Adapted from a short story by Richard Matheson (I Am Legend), The Box is a science fiction, fantasy, mystery, thriller, conspiracy, romance, horror film with so many plot points and references that it caves in on itself, revealing in its wake the dusty remains of Cameron Diaz trying to act sincere.

When couple Norma and Arthur Lewis (Cameron Diaz and James Marsden) are visited by the deformed Arlington Steward (Frank Langella) who offers them cold hard cash in return for the couple’s cooperation in killing an unknown person, a series of off-the-wall events involving hypnotic, somnabulant peeping-Toms, government cover-ups and other-worldly magical nonsense are set off.

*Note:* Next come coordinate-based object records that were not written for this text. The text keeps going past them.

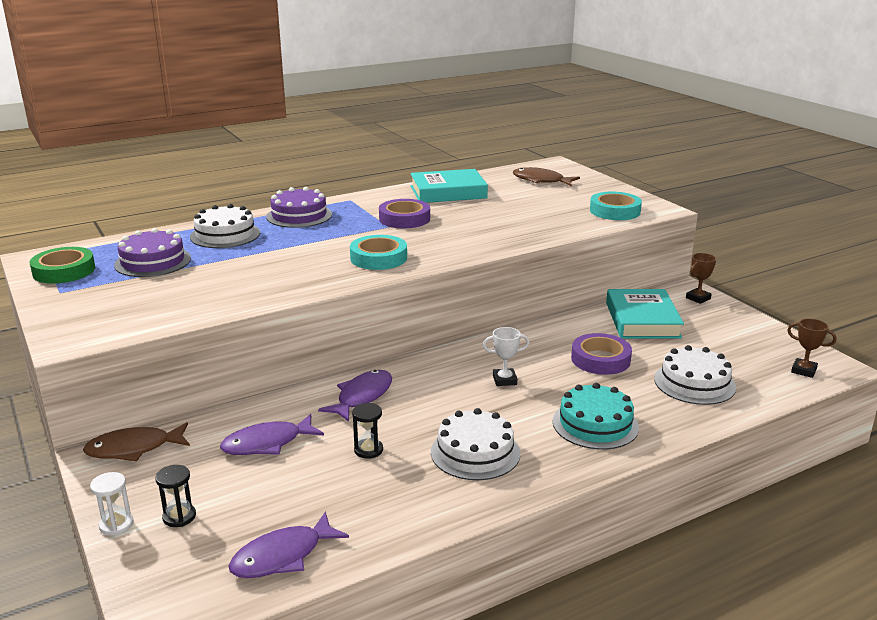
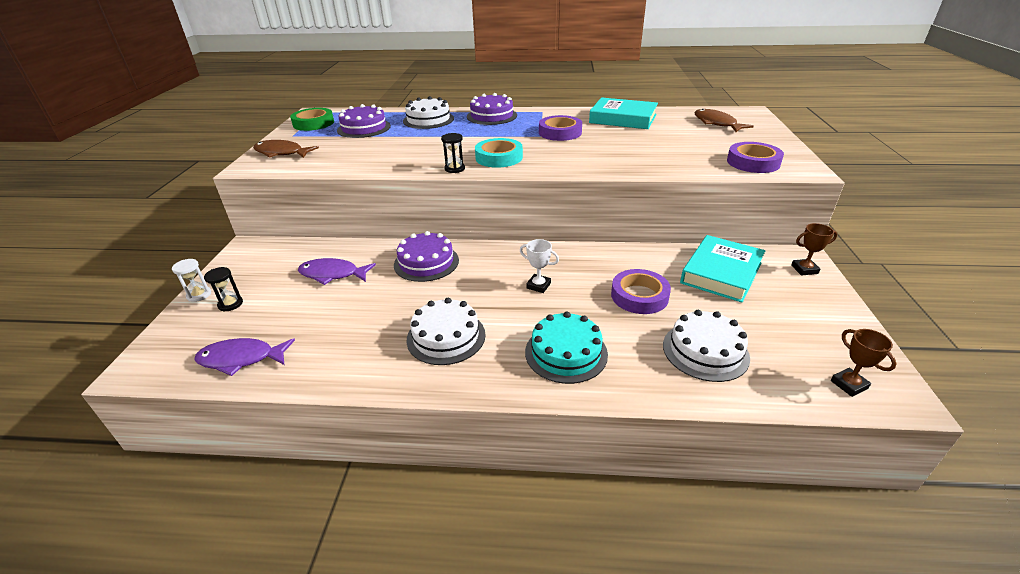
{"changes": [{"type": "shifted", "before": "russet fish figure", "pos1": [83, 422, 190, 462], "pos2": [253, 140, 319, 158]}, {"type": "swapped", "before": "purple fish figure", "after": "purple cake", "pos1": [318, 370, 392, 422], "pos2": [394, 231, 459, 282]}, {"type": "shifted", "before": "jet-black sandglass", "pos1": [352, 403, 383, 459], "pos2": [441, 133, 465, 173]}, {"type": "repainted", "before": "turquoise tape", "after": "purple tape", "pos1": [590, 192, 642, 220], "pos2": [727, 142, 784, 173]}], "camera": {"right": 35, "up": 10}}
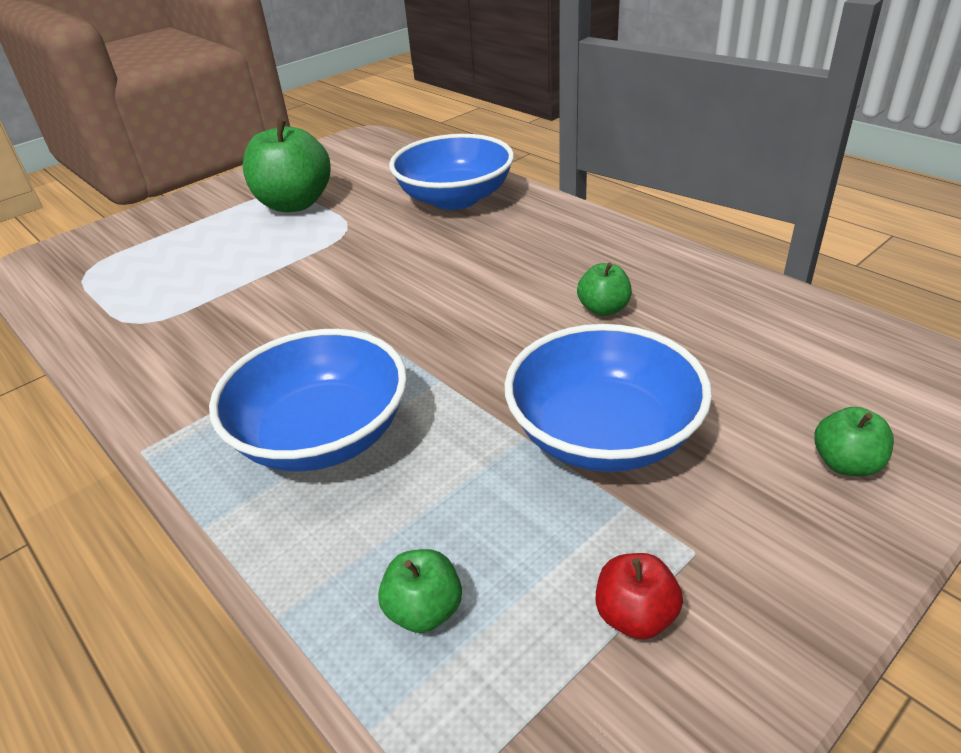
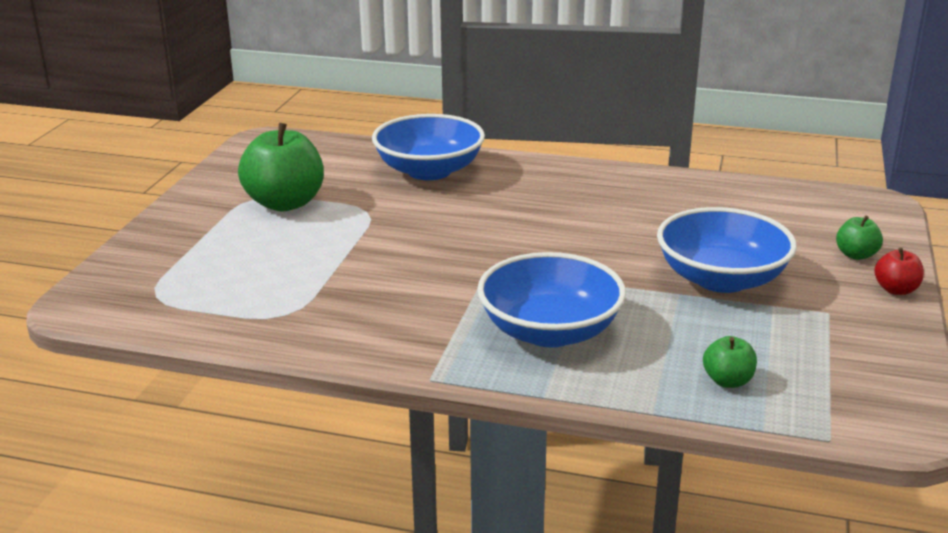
{"changes": [{"type": "shifted", "before": "red apple fruit", "pos1": [596, 553, 683, 640], "pos2": [874, 248, 924, 295]}, {"type": "gone", "before": "emerald apple fruit", "pos1": [577, 263, 632, 316]}], "camera": {"right": -35, "up": -10}}
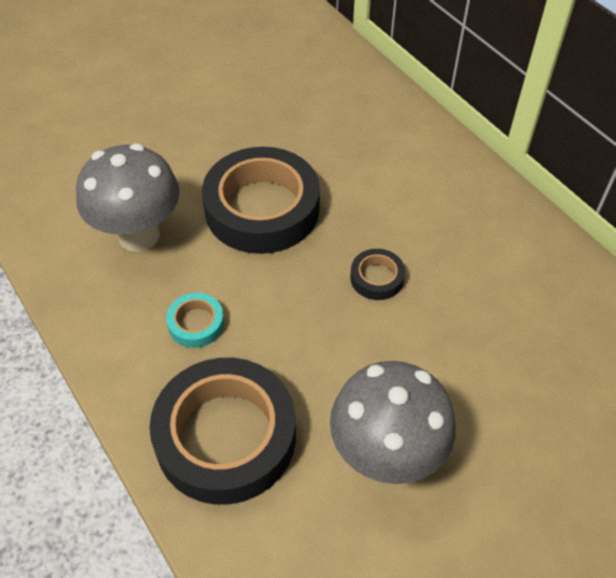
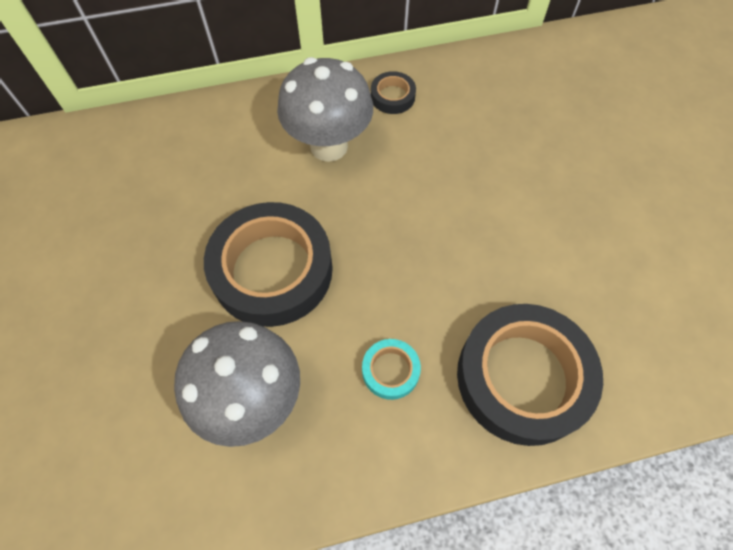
{"changes": [{"type": "shifted", "before": "ash-grey toadstool", "pos1": [330, 361, 456, 484], "pos2": [277, 57, 373, 162]}, {"type": "shifted", "before": "jet-black tape", "pos1": [350, 249, 405, 300], "pos2": [371, 71, 416, 114]}], "camera": {"right": -70, "up": 10}}
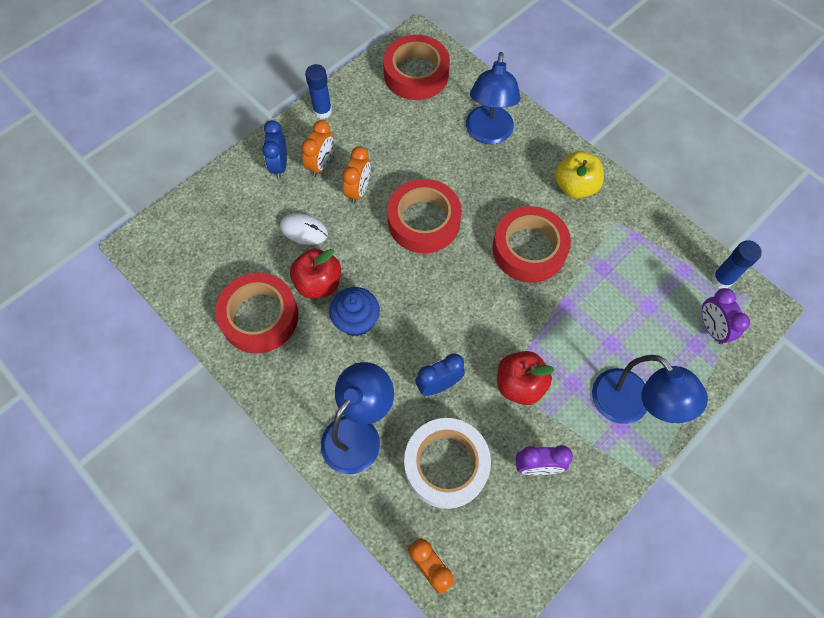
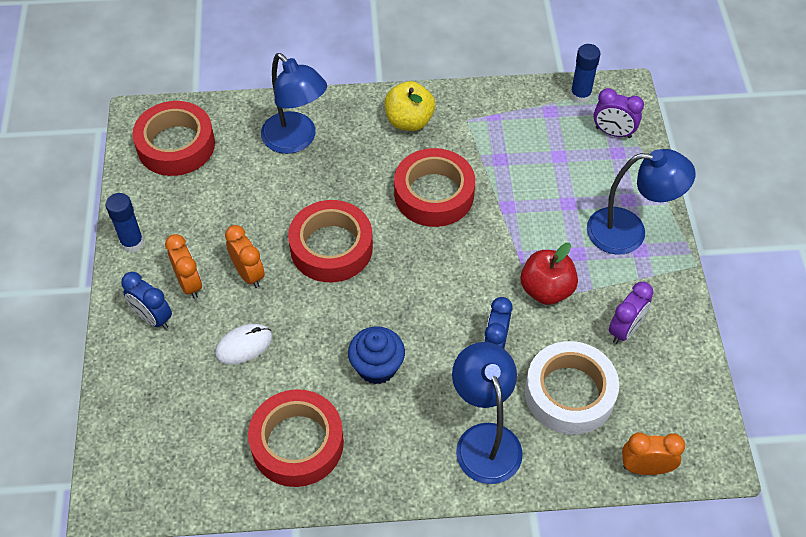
{"changes": [{"type": "gone", "before": "red apple fruit", "pos1": [290, 249, 341, 299]}], "camera": {"right": -50, "up": -10}}
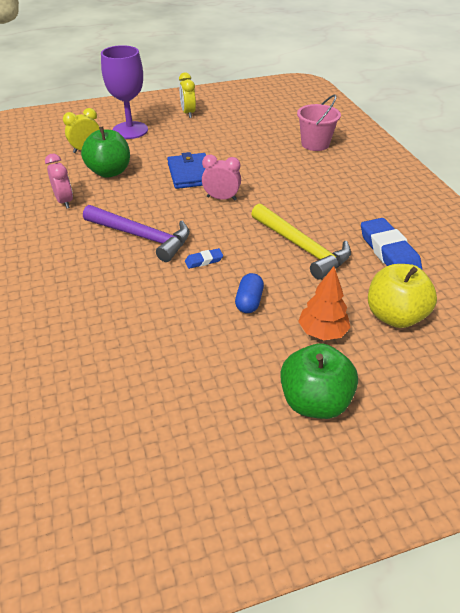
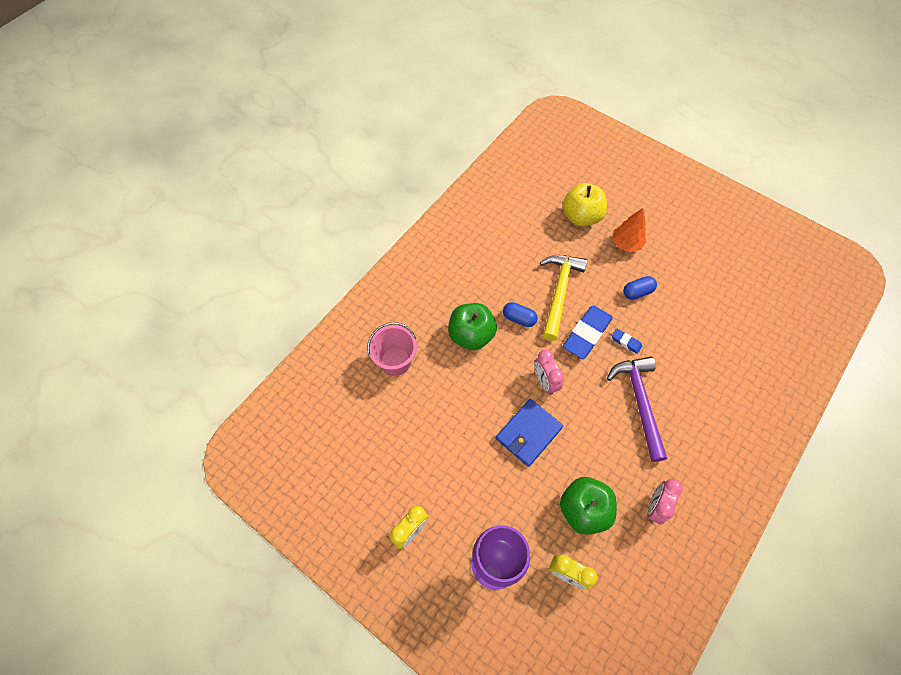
{"changes": [{"type": "shifted", "before": "emerald apple fruit", "pos1": [280, 343, 358, 419], "pos2": [448, 303, 497, 350]}, {"type": "new", "after": "blue capsule", "pos2": [503, 302, 538, 327]}, {"type": "shifted", "before": "blue eraser", "pos1": [361, 218, 422, 269], "pos2": [563, 305, 613, 359]}], "camera": {"right": -125, "up": 20}}
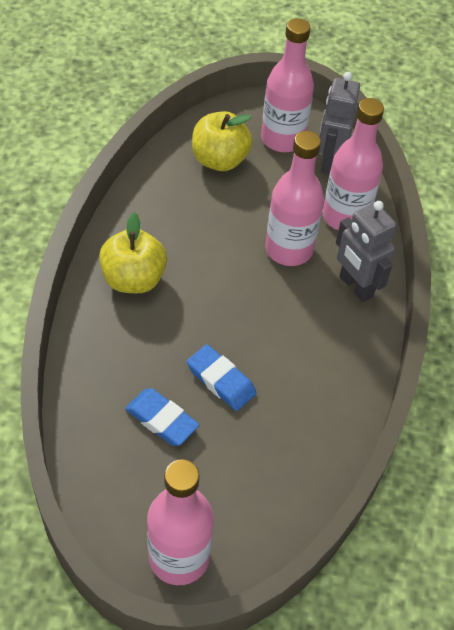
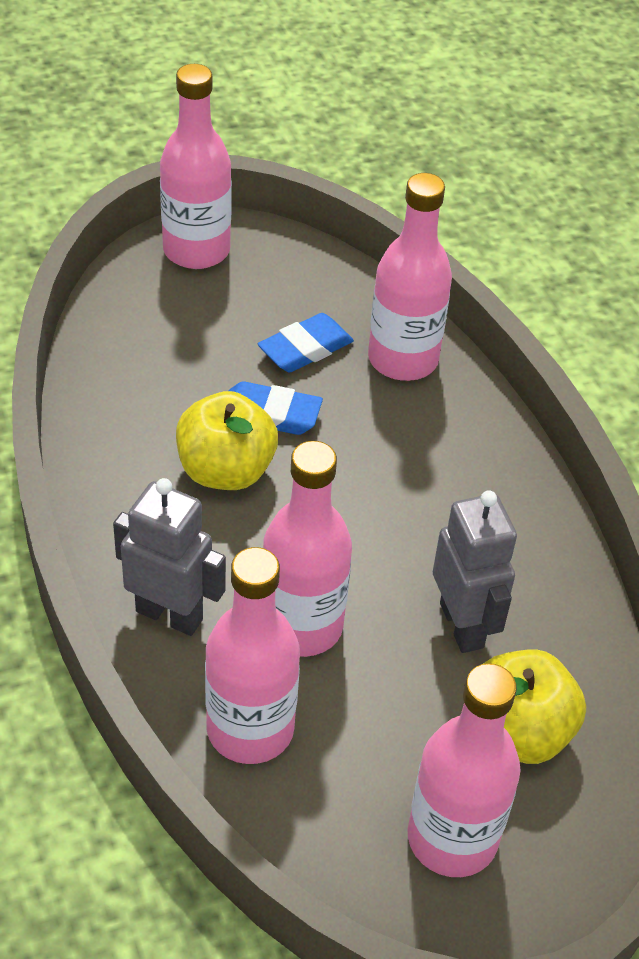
{"changes": [{"type": "shifted", "before": "golden apple fruit", "pos1": [99, 212, 167, 293], "pos2": [176, 391, 278, 490]}, {"type": "rotated", "before": "blue eraser", "pos1": [125, 388, 199, 446], "pos2": [258, 313, 354, 373], "turn": -45}, {"type": "new", "after": "rose-pink drink bottle", "pos2": [368, 173, 452, 381]}, {"type": "shifted", "before": "ash-grey robot", "pos1": [319, 72, 360, 174], "pos2": [433, 490, 517, 653]}], "camera": {"right": 150, "up": -5}}
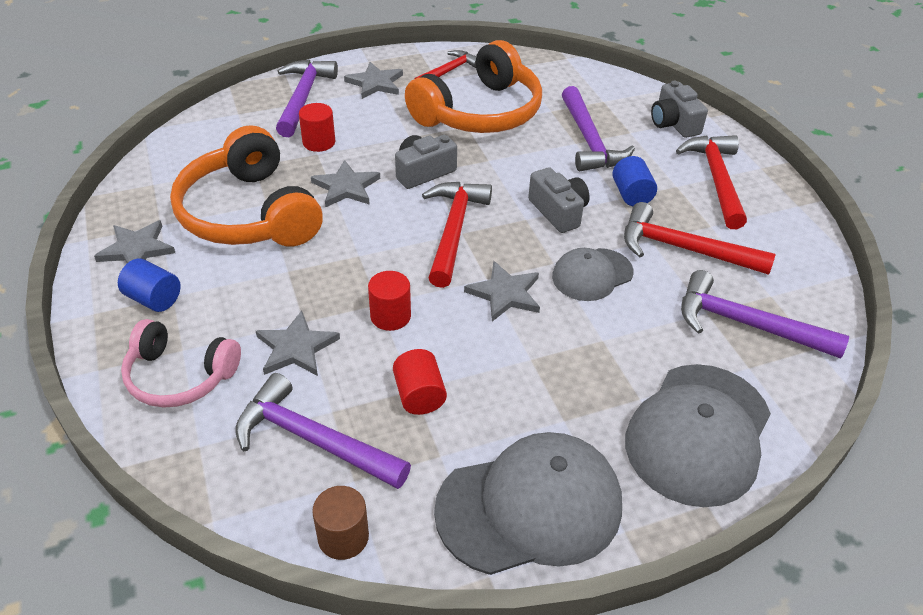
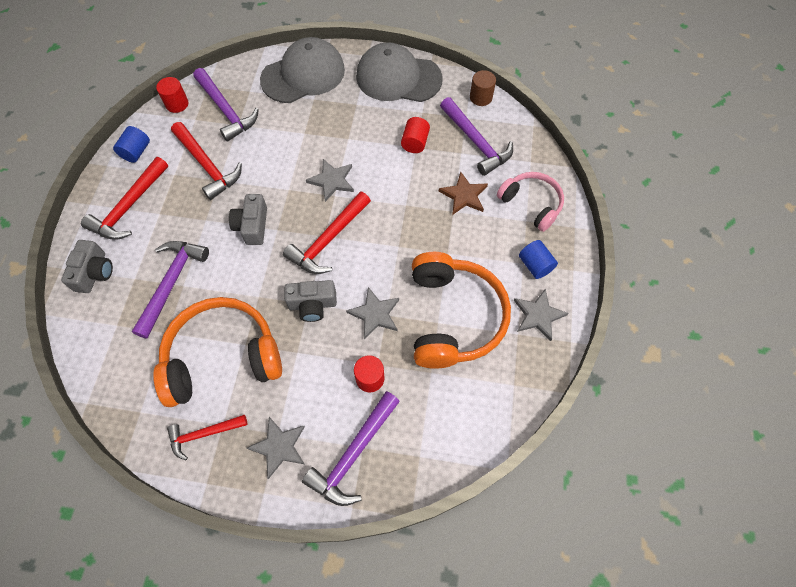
{"changes": [{"type": "shifted", "before": "blue solid cylinder", "pos1": [612, 156, 657, 206], "pos2": [113, 126, 150, 163]}, {"type": "shifted", "before": "red solid cylinder", "pos1": [368, 271, 411, 331], "pos2": [156, 77, 188, 113]}, {"type": "repainted", "before": "ash-grey star", "after": "russet star", "pos1": [256, 310, 340, 376], "pos2": [439, 172, 488, 215]}, {"type": "gone", "before": "ash-grey cap", "pos1": [552, 248, 633, 301]}], "camera": {"right": -150, "up": 20}}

For starters, the goof-ball performances by Cameron Diaz and her supported cast (save Langella, at least the half that played in this movie) are heart-wrenching to watch — and that’s meant in the bad way. Like watching a third-grader trying her best in front of the class, it’s hard not to pity Diaz, whose fake Southern accent provides one of the best laughs the big screen has had to offer this year.



The Box feels like it was made over a period of at least 10 years, that writer-director Richard Kelly (Donnie Darko) sewed portions of the film together intermittently with little thought whatsoever. Maybe between different projects he wrote pieces of it, or after a long night of drinking, or sometimes in the dark he would just see where his pen took him.

The film has so much to say that it ends up talking over itself, as some messages and storylines are touched on briefly and never brought back again. It’s like trying to convince someone to convert to Christianity, Judaism and Hinduism all at the same time.



The film’s main message about greed and capitalism is muddied by its fantastical imagery and underdone higher-power allusions. It’s hard to take the message seriously when the film skips around so much—at one point exerting its foundation in reality and then at the next depicting some lady conjuring other dimensions.



References to Jean-Paul Sartre and Arthur C. Clarke show an attempt at fleshing the tale out and conveying a message of philosophical importance (on life and death, forgiveness, sacrifice, technology), but are ultimately drowned out by the film’s other screaming ambitions.



The musical accompaniment is distracting and tedious. The film is afraid of silence, as its mismatched, annoying soundtrack is ever-present, a mistake that exemplifies the film’s hyperactivity.

In the end, it’s hard to tell what The Box is about (besides everything, that is). Even its more recognizable themes are underscored by smaller ones, like how women are more likely to give into greed than men, a subtle and sexist claim that works to showcase female weakness.



While The Box poses numerous challenging questions to the viewer in lightening-fast repetition (do not see the movie in order to understand that pun), by the end, it’s hard to care whether or not these questions are answered, or if they ever will be. Do you want to know what the box does? Of course you don’t.